I would have thought that the fact that Democrats and Republicans have both proposed policing reform bills is a bipartisan starting point. Even if the Republican bill is “more limited” in scope than the Democrats’ proposal, the proposals have several instances of overlap, in particular the establishment of a national registry to track misconduct of law enforcement officers. It should be simple enough to take the overlapping provisions and enact them, if the Democrats’ end-goal is police reform.

I don’t think it is. Consider the size of the BLM movement and the number of potential votes at stake. In July, The New York Times speculated that the Black Lives Matter movement “may be the largest movement in U.S. history,” and estimated that 16 - 26 million Americans had participated in demonstrations. Deva Woodly, associate professor of politics at the New School, compared the modern protests to the civil rights movement of the 1960s saying: “if we added up all those protests during that period [of the 1960s], we’re talking about hundreds of thousands of people, but not millions.” 

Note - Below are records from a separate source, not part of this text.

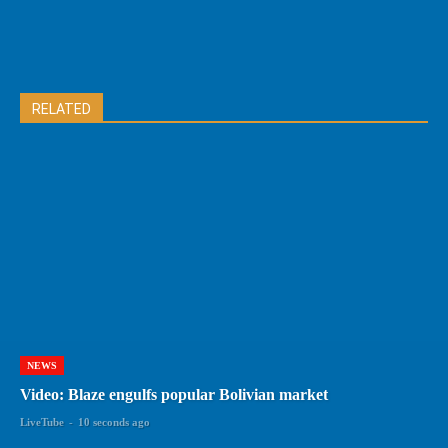
RELATED
NEWS
Video: Blaze engulfs popular Bolivian market
LiveTube
-
10 seconds ago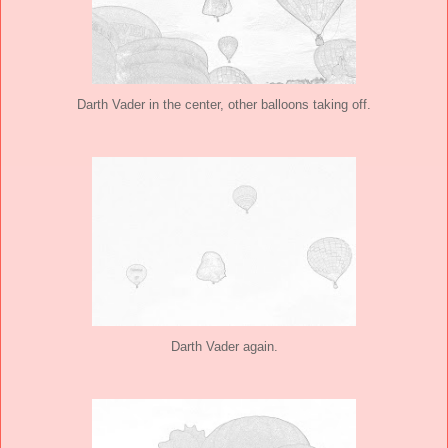
Darth Vader in the center, other balloons taking off.
Darth Vader again.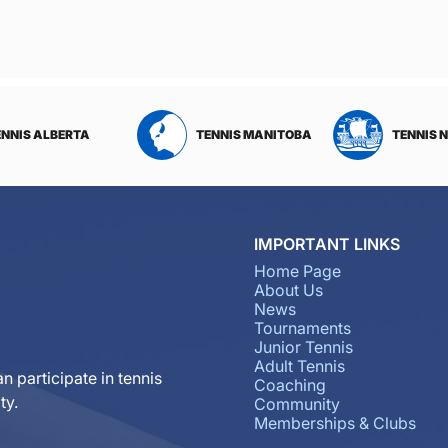
ENNIS ALBERTA
TENNIS MANITOBA
TENNIS 
IMPORTANT LINKS
Home Page
About Us
News
Tournaments
Junior Tennis
Adult Tennis
n participate in tennis
Coaching
ty.
Community
Memberships & Clubs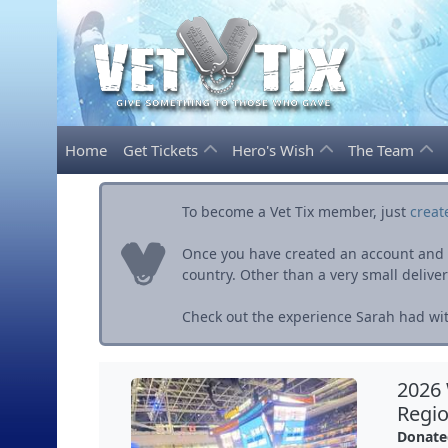
Home
Get Tickets
Hero's Wish
The Team
To become a Vet Tix member, just
creat
Once you have created an account and ve
country. Other than a very small delivery 
Check out the experience Sarah had wit
2026
Regio
Donate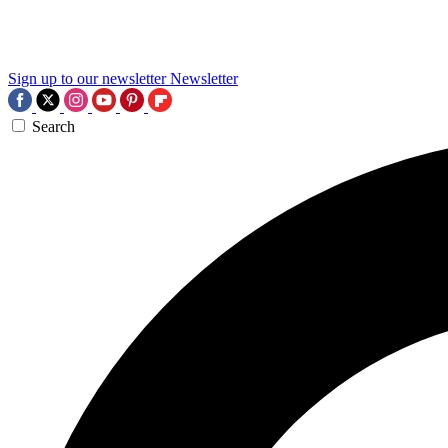
Sign up to our newsletter
Newsletter
Search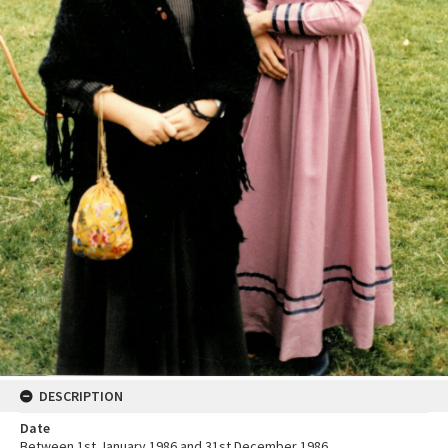
DESCRIPTION
Date
Between 1st January 1986 and 31st December 1986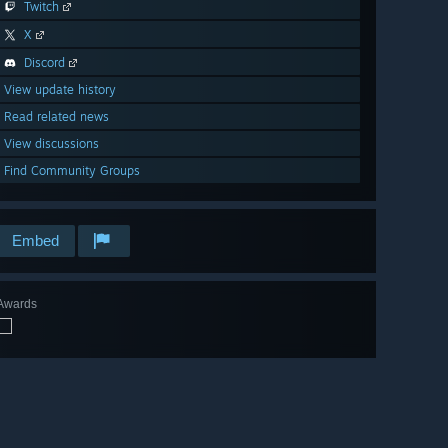
Twitch
X
Discord
View update history
Read related news
View discussions
Find Community Groups
Embed
Awards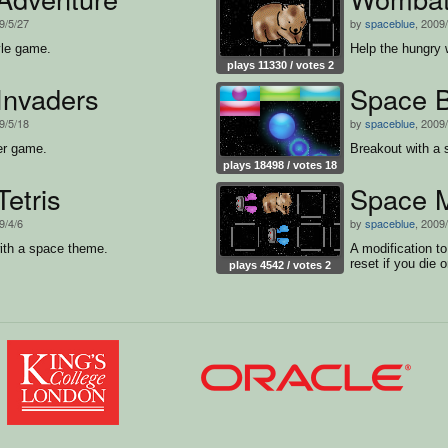
9/5/27
by
spaceblue
, 2009
yle game.
Help the hungry 
plays 11330 / votes 2
Invaders
Space B
9/5/18
by
spaceblue
, 2009
er game.
Breakout with a
plays 18498 / votes 18
etris
Space 
9/4/6
by
spaceblue
, 2009
ith a space theme.
A modification t
reset if you die o
plays 4542 / votes 2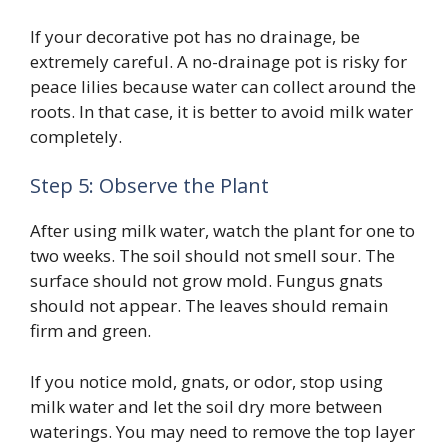
If your decorative pot has no drainage, be
extremely careful. A no-drainage pot is risky for
peace lilies because water can collect around the
roots. In that case, it is better to avoid milk water
completely.
Step 5: Observe the Plant
After using milk water, watch the plant for one to
two weeks. The soil should not smell sour. The
surface should not grow mold. Fungus gnats
should not appear. The leaves should remain
firm and green.
If you notice mold, gnats, or odor, stop using
milk water and let the soil dry more between
waterings. You may need to remove the top layer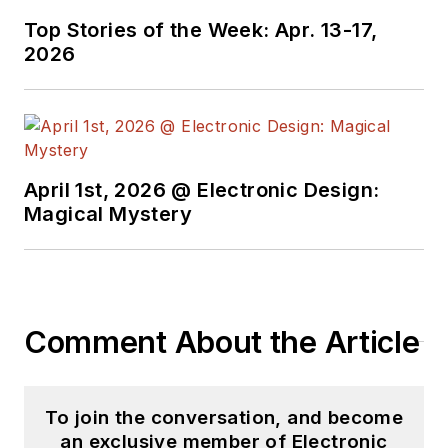
Top Stories of the Week: Apr. 13-17,
2026
April 1st, 2026 @ Electronic Design:
Magical Mystery
Comment About the Article
To join the conversation, and become
an exclusive member of Electronic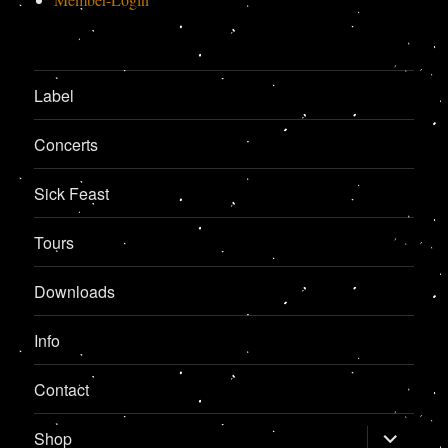
Label
Concerts
Sick Feast
Tours
Downloads
Info
Contact
expand
Shop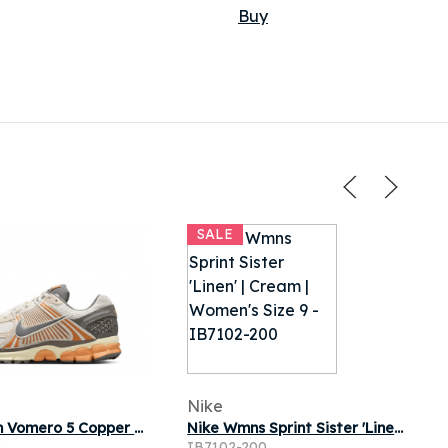
Buy
SALE
Nike
Nike Zoom Vomero 5 Copper Moon
Nike Wmns Sprint Sister 'Linen' | Cream | Women's Size 9
0
IB7102-200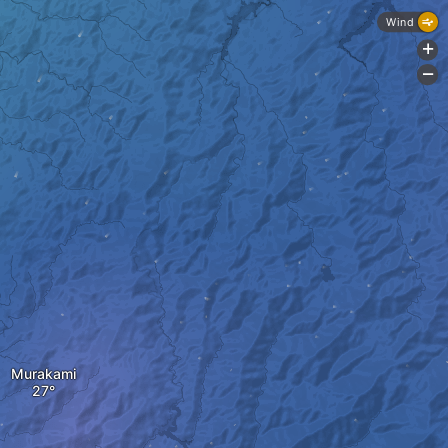
Wind
+
-
Murakami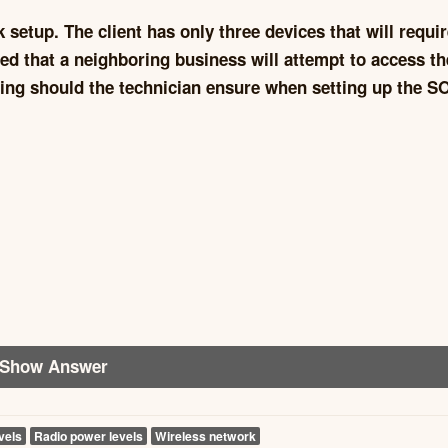
setup. The client has only three devices that will requi
ned that a neighboring business will attempt to access th
wing should the technician ensure when setting up the 
Show Answer
vels
Radio power levels
Wireless network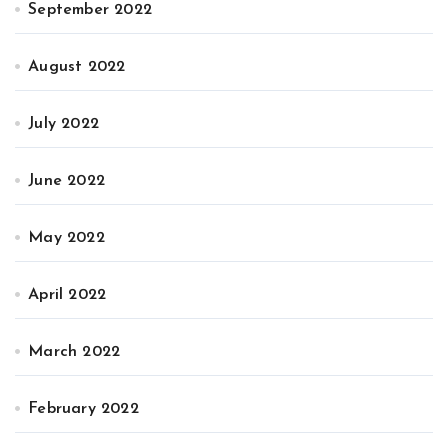
September 2022
August 2022
July 2022
June 2022
May 2022
April 2022
March 2022
February 2022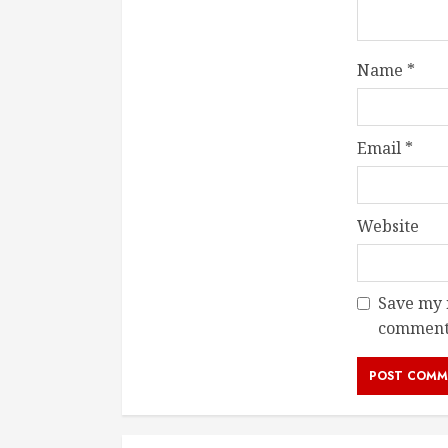
Name
*
Email
*
Website
Save my n
comment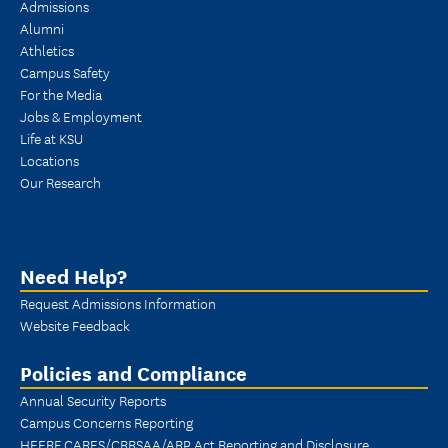
Admissions
Alumni
Athletics
Campus Safety
For the Media
Jobs & Employment
Life at KSU
Locations
Our Research
Need Help?
Request Admissions Information
Website Feedback
Policies and Compliance
Annual Security Reports
Campus Concerns Reporting
HEERF CARES/CRRSAA/ARP Act Reporting and Disclosure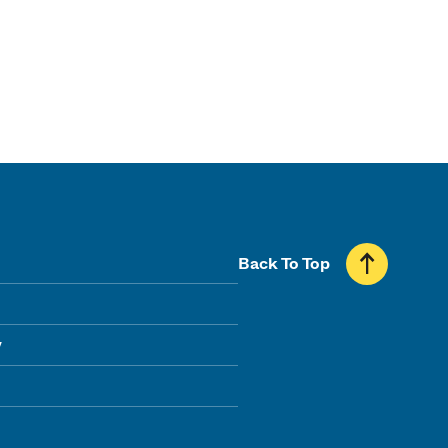
Back To Top
y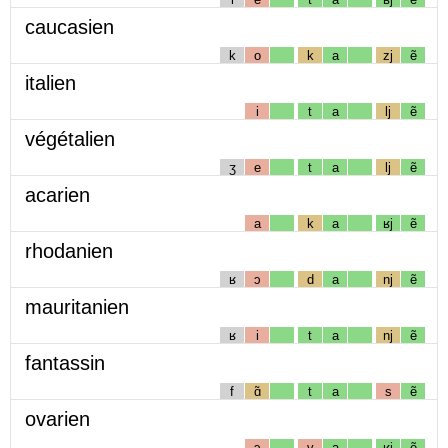
caucasien
k
o
k
a
zj
ẽ
italien
i
t
a
lj
ẽ
végétalien
ʒ
e
t
a
lj
ẽ
acarien
a
k
a
ʁj
ẽ
rhodanien
ʁ
ɔ
d
a
nj
ẽ
mauritanien
ʁ
i
t
a
nj
ẽ
fantassin
f
ɑ̃
t
a
s
ẽ
ovarien
ɔ
v
a
ʁj
ẽ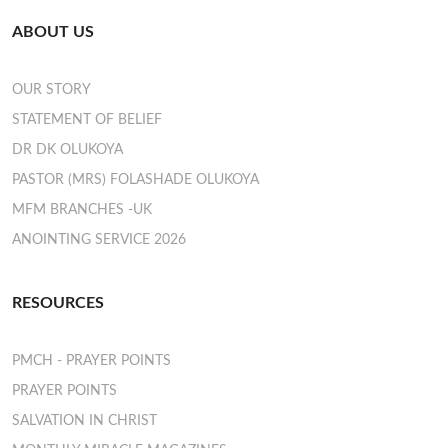
ABOUT US
OUR STORY
STATEMENT OF BELIEF
DR DK OLUKOYA
PASTOR (MRS) FOLASHADE OLUKOYA
MFM BRANCHES -UK
ANOINTING SERVICE 2026
RESOURCES
PMCH - PRAYER POINTS
PRAYER POINTS
SALVATION IN CHRIST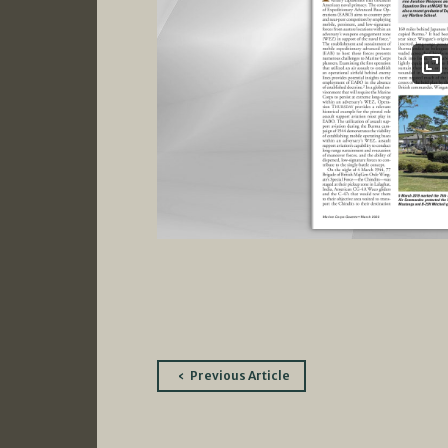
Post
Previous Article
navigation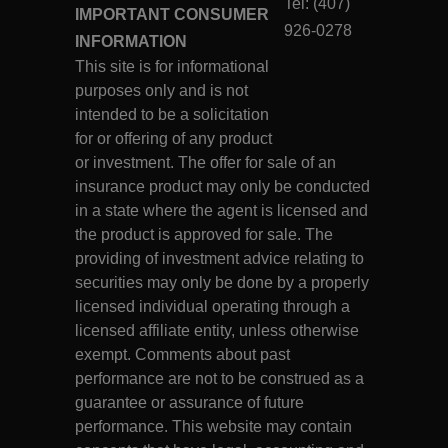
Tel: (407)
IMPORTANT CONSUMER
926-0278
INFORMATION
This site is for informational
purposes only and is not
intended to be a solicitation
for or offering of any product
or investment. The offer for sale of an
insurance product may only be conducted
in a state where the agent is licensed and
the product is approved for sale. The
providing of investment advice relating to
securities may only be done by a properly
licensed individual operating through a
licensed affiliate entity, unless otherwise
exempt. Comments about past
performance are not to be construed as a
guarantee or assurance of future
performance. This website may contain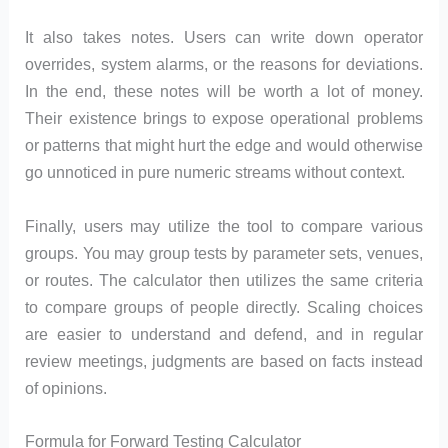
It also takes notes. Users can write down operator
overrides, system alarms, or the reasons for deviations.
In the end, these notes will be worth a lot of money.
Their existence brings to expose operational problems
or patterns that might hurt the edge and would otherwise
go unnoticed in pure numeric streams without context.
Finally, users may utilize the tool to compare various
groups. You may group tests by parameter sets, venues,
or routes. The calculator then utilizes the same criteria
to compare groups of people directly. Scaling choices
are easier to understand and defend, and in regular
review meetings, judgments are based on facts instead
of opinions.
Formula for Forward Testing Calculator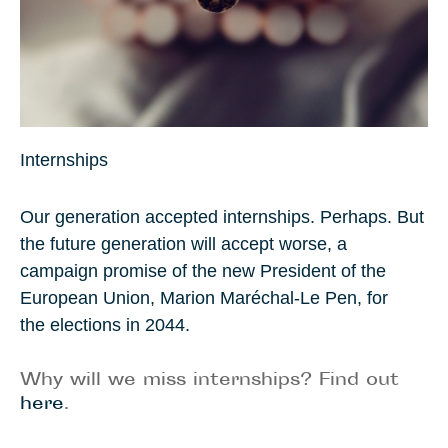
Internships
Our generation accepted internships. Perhaps. But
the future generation will accept worse, a
campaign promise of the new President of the
European Union
,
Marion Maréchal-Le Pen
, for
the elections in
2044
.
Why will we miss internships? Find out
here
.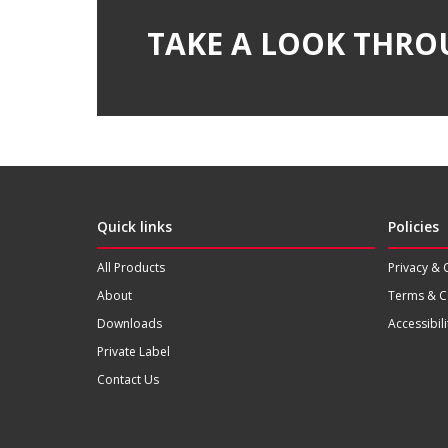
TAKE A LOOK THRO
Quick links
Policies
All Products
Privacy & 
About
Terms & C
Downloads
Accessibili
Private Label
Contact Us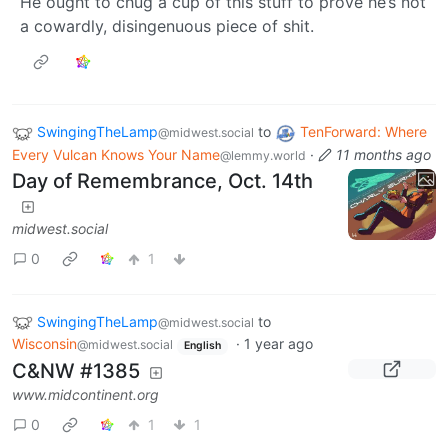
He ought to chug a cup of this stuff to prove he’s not
a cowardly, disingenuous piece of shit.
SwingingTheLamp
to
TenForward: Where
@midwest.social
Every Vulcan Knows Your Name
·
11 months ago
@lemmy.world
Day of Remembrance, Oct. 14th
midwest.social
0
1
SwingingTheLamp
to
@midwest.social
Wisconsin
·
1 year ago
@midwest.social
English
C&NW #1385
www.midcontinent.org
0
1
1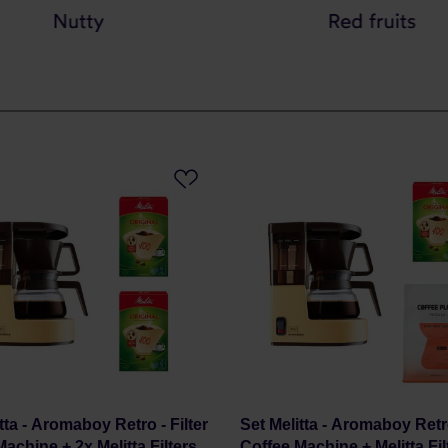
tta - Aromaboy Retro - Filter
Set Melitta - Aromaboy Retro
achine + 2x Melitta Filters
Coffee Machine + Melitta Fil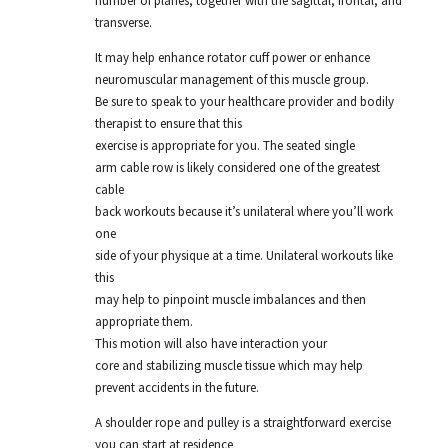
number of planes, together with the sagittal, frontal, and
transverse.
It may help enhance rotator cuff power or enhance
neuromuscular management of this muscle group.
Be sure to speak to your healthcare provider and bodily
therapist to ensure that this
exercise is appropriate for you. The seated single
arm cable row is likely considered one of the greatest
cable
back workouts because it’s unilateral where you’ll work
one
side of your physique at a time. Unilateral workouts like
this
may help to pinpoint muscle imbalances and then
appropriate them.
This motion will also have interaction your
core and stabilizing muscle tissue which may help
prevent accidents in the future.
A shoulder rope and pulley is a straightforward exercise
you can start at residence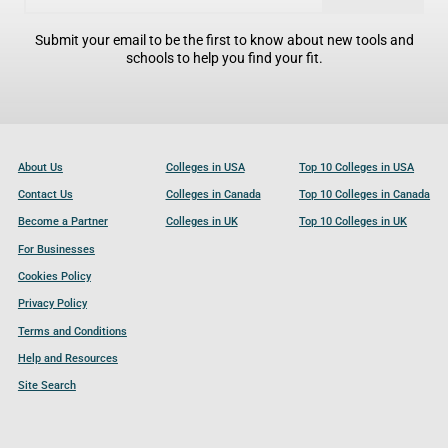
Submit your email to be the first to know about new tools and
schools to help you find your fit.
About Us
Colleges in USA
Top 10 Colleges in USA
Contact Us
Colleges in Canada
Top 10 Colleges in Canada
Become a Partner
Colleges in UK
Top 10 Colleges in UK
For Businesses
Cookies Policy
Privacy Policy
Terms and Conditions
Help and Resources
Site Search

BLM is also so obviously left-leaning that the donate page of the official organization’s website is hosted by “Act Blue”, a fundraising tool designed for Democrats. These are votes that Democrat politicians want to keep and exploit. And, unfortunately, incremental policy reforms don’t seem to have a place in today’s polarized world. It’s much easier to drive voters to the polls with “all or nothing” zeal.

But as the months wear on, the BLM protests have become more violent and less centered on the issues. As protesters continue to destroy private property, many people who would probably have been in favor of policing reforms may now become advocates of law and order. We’re already seeing that happen in Minneapolis’s northside. It’s looking more and more likely that Democrats will exhaust the power of their movement without either effecting meaningful change or getting themselves elected. If that’s the case, we can only hope that BLM supporters will ask themselves what they accomplished. 

And if the Democrats’ proposals are meant to signal their intentions to voters as to what they would accomplish if they had no obstacles standing in their way, those of us who care about government limits and public safety should be grateful for the current gridlock on these issues.